A lithium-ion battery is used as the energy store, he says. It is charged by the shore power through the cable reel, and also by recuperated energy from braking and lowering the loads. All the recuperation energy is directly reused on the crane and the demand from the shore power is kept at a constant level of 100kW. The peak demands are provided by the energy storage system, not from the grid. The diesel engines are entirely eliminated, which for Austell’s six cranes, results in an enormous reduction of more than 2,100t of CO2 per year. The operational costs are also cut tremendously because there are no costs for diesel fuel, and there is much less maintenance effort and downtime.

“The same reasoning is applicable not only for RTGs such as are used at Austell, but also for rail-mounted gantry cranes (RMGs). This is a new approach in the industry,” says Gmeiner.

Three particular advantages apply: “First is the lowered voltage level.

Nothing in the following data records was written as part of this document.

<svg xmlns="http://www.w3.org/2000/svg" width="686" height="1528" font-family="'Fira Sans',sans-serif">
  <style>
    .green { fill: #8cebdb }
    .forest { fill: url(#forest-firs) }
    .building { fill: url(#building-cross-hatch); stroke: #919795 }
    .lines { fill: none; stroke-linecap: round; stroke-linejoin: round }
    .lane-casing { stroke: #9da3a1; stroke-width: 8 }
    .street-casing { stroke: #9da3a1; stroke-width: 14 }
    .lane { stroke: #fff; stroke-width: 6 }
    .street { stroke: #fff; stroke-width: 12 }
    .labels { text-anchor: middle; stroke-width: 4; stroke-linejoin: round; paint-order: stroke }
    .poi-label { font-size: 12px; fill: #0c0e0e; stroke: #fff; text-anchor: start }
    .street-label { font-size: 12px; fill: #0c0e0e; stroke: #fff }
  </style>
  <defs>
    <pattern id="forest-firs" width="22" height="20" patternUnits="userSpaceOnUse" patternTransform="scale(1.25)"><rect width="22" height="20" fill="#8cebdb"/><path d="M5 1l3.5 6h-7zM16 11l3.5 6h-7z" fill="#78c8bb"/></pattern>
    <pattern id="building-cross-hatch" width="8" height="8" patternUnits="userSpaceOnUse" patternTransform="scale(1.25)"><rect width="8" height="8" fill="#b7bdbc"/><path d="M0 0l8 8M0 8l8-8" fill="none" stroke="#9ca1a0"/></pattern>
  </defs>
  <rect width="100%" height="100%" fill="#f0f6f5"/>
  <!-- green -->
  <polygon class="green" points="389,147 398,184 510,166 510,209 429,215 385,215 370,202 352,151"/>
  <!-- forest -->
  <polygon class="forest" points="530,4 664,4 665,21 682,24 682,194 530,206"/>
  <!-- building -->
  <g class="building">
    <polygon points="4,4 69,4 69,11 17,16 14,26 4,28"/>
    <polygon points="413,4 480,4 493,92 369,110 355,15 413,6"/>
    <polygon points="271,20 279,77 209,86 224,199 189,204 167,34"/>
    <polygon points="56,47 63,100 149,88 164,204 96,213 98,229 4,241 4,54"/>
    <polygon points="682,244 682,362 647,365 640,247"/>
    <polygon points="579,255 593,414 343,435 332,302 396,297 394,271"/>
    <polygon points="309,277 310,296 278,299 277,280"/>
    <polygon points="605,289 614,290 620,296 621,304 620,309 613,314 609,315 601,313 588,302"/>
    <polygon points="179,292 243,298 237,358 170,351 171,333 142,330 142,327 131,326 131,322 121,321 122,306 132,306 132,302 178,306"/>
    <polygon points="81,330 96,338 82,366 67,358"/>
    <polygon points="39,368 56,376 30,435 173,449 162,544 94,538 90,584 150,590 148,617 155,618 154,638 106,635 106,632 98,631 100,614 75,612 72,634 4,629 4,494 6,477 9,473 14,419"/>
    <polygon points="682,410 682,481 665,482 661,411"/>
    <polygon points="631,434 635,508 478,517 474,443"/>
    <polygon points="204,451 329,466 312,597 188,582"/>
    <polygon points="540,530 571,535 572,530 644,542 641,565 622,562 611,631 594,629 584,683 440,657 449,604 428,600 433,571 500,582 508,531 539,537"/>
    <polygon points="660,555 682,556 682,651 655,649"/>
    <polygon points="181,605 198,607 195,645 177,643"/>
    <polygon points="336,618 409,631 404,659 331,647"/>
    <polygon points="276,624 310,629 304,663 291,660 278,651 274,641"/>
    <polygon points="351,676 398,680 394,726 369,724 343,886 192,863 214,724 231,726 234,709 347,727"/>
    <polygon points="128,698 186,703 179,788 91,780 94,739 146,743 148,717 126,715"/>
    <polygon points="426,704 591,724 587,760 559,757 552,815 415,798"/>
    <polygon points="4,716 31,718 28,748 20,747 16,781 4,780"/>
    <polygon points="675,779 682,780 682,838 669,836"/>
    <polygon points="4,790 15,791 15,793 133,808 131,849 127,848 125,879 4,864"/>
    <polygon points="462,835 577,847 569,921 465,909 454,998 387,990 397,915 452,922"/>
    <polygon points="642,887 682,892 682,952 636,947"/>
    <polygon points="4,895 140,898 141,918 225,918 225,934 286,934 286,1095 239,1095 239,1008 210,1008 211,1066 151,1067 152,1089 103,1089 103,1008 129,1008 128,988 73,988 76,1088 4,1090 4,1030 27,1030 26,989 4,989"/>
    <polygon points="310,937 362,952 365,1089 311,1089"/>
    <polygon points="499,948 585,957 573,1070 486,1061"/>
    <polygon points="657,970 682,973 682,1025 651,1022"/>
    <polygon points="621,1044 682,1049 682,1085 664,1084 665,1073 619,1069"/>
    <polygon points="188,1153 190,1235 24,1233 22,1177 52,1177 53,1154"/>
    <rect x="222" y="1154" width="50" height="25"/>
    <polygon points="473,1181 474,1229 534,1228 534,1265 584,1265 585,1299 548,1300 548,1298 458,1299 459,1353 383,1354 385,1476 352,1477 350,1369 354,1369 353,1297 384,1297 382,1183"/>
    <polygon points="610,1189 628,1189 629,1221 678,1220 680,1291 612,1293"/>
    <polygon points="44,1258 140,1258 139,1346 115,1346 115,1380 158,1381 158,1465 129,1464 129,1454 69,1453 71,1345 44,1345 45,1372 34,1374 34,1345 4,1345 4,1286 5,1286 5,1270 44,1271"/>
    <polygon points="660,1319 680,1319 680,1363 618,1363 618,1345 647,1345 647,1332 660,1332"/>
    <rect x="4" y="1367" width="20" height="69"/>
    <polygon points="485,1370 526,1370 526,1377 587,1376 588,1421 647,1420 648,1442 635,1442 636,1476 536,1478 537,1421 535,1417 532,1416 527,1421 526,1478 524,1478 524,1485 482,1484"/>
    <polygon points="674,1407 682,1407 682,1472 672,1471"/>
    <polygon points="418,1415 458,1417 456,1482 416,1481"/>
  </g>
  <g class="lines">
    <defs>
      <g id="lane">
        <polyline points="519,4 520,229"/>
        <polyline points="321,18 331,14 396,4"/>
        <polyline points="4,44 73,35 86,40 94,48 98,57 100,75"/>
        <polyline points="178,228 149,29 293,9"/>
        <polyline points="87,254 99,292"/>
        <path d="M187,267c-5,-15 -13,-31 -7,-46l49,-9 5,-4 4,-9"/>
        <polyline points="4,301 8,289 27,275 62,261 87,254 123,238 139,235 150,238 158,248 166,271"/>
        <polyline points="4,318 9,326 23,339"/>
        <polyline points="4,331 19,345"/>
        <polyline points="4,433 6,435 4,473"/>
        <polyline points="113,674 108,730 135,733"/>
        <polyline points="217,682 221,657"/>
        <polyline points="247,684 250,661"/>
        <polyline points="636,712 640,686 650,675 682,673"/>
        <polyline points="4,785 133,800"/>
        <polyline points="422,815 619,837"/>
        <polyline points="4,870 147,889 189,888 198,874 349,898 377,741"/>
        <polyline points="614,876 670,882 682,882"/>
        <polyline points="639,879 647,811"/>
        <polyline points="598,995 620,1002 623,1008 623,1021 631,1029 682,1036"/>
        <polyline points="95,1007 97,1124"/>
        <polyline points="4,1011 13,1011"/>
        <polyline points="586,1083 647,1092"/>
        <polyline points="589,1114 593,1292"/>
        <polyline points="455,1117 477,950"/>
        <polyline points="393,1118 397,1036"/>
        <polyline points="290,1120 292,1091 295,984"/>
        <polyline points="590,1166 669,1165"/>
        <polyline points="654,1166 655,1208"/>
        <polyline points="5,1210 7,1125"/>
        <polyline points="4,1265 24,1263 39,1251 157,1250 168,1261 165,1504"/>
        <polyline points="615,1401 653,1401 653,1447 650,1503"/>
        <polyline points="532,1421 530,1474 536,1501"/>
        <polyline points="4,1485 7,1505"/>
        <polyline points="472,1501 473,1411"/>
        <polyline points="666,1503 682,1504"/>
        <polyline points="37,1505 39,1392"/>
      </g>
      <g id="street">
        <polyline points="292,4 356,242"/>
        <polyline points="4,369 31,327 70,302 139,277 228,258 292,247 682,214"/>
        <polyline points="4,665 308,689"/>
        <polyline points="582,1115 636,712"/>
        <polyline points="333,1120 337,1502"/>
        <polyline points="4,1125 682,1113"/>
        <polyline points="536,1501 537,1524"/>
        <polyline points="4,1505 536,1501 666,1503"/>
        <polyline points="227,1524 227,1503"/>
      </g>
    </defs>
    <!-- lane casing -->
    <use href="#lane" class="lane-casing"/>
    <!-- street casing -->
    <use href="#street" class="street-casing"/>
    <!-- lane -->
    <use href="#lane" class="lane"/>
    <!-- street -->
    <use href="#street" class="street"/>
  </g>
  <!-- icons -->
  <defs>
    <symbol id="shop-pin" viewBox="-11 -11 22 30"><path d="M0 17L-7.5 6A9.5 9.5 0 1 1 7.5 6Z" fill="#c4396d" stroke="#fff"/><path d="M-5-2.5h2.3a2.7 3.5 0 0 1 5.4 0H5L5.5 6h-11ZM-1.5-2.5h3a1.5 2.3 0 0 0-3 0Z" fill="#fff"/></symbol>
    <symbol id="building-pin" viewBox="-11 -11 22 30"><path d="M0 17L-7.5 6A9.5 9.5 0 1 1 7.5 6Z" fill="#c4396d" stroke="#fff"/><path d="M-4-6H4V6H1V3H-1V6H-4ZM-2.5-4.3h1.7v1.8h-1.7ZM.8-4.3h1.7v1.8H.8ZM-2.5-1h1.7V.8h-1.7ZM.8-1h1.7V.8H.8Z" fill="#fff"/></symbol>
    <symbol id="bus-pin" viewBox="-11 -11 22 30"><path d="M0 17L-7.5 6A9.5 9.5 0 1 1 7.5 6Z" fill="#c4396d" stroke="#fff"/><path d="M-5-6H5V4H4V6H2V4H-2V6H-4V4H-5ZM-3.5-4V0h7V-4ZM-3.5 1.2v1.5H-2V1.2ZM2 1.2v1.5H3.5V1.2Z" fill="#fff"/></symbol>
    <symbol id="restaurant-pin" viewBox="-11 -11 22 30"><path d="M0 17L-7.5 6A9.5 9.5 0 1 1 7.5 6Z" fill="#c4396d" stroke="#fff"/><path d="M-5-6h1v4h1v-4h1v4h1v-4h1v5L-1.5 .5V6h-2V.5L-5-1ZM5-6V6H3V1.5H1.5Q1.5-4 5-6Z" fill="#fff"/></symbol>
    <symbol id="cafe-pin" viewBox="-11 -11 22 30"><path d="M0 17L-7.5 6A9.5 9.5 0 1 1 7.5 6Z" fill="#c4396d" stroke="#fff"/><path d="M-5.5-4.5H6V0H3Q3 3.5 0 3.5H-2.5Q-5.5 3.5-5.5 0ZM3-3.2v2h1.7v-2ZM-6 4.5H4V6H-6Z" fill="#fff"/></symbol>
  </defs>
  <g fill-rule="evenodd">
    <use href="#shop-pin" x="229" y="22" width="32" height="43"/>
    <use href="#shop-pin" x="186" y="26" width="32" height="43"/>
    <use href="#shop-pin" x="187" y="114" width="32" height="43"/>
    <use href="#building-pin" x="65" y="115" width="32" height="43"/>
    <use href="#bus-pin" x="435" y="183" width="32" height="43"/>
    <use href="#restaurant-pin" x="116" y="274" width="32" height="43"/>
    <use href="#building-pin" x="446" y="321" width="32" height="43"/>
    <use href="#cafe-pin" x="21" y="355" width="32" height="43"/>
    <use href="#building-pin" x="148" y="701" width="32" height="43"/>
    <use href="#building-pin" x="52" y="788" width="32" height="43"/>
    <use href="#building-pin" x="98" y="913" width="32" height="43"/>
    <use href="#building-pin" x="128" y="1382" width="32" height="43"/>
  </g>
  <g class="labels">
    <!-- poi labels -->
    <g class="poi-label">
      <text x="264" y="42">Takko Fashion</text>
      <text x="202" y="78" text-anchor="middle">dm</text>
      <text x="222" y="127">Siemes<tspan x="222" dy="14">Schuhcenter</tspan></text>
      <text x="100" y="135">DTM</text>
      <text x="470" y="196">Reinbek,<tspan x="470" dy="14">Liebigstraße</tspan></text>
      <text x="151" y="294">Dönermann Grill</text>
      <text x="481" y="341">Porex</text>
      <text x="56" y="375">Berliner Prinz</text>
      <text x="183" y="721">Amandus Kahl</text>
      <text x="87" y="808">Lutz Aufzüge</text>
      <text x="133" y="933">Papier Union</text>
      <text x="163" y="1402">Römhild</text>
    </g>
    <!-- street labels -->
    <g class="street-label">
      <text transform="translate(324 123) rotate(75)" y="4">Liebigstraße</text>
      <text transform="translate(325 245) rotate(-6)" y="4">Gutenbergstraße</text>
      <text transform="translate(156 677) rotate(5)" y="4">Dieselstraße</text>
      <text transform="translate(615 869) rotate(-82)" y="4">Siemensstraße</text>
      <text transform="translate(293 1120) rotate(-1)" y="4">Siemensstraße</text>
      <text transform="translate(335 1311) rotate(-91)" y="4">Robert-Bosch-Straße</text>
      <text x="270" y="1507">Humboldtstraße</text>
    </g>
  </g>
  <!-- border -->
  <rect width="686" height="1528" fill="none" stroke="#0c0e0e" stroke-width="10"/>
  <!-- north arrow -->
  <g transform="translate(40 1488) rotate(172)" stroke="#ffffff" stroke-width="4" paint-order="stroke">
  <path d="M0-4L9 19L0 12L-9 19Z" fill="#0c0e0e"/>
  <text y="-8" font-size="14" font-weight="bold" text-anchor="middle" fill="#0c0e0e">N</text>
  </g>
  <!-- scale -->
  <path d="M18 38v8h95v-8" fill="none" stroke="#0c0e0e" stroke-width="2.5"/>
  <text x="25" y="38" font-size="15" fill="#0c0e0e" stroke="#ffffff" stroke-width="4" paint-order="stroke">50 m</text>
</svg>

The application at Austell shows that energy storage systems make it possible to power cranes using low voltage and a power level of only 100kW.

“Peak shaving, the minimisation or even avoidance of power peaks, has been described above. For larger RMGs the advantages can be even greater. Their grid supplier frequently adds peak demand charges – higher payments for peak power. An energy storage system that reduces power peaks leads to a significant savings here. For example, the short-term power peaks of large RMGs, which are higher than 900kW, can be lowered by 50%.

“Thirdly, the on-board battery means that typically up to 30% of the energy can be stored and reused. Especially in times of rising energy costs, this is an important aspect.”


At the end of 2023 Konecranes delivered two gantry cranes, as well as seven forklift trucks, to a new cellulose terminal in Port of Santos in Brazil. It completed an order that also involved joint planning and consulting on the layout of the terminal.

The terminal in Port of Santos, Latin America’s largest port, is designed to process close to 8,300t of pulp bales daily, delivered by rail and truck, for export to 45 countries. Port owner Eldorado Brasil approached Konecranes for support in planning the layout of the terminal and to provide the specialised equipment to keep it running.

“Eldorado came to us after using a Konecranes indoor overhead crane at another pulp mill for over a decade,” says Leandro Belotto Bosco, senior account executive, Industrial Cranes, Konecranes.

The two Konecranes gantry cranes are tailor-made with a customised open winch, a spreader clamp for pulp bales and the option to attach a container spreader when needed. A variety of smart features give smooth and accurate movement, and braking energy is recycled. Radio controls and a remote operating station (ROS) allow full crane control with maximum operator safety. Konecranes is also providing Eldorado Brasil with TruConnect remote monitoring, which collects near real-time diagnostics to optimise the performance, maintenance and eco-efficiency of all the equipment, both cranes and forklifts. This data is available 24/7 through the online customer portal YourKonecranes.

“The new cellulose terminal is a state-of-the-art digital ecosystem that brings the highest levels of efficiency and safety to lifting in the pulp and paper industry,” says Andrés Ramirez, regional sales manager, Lift Trucks, Konecranes.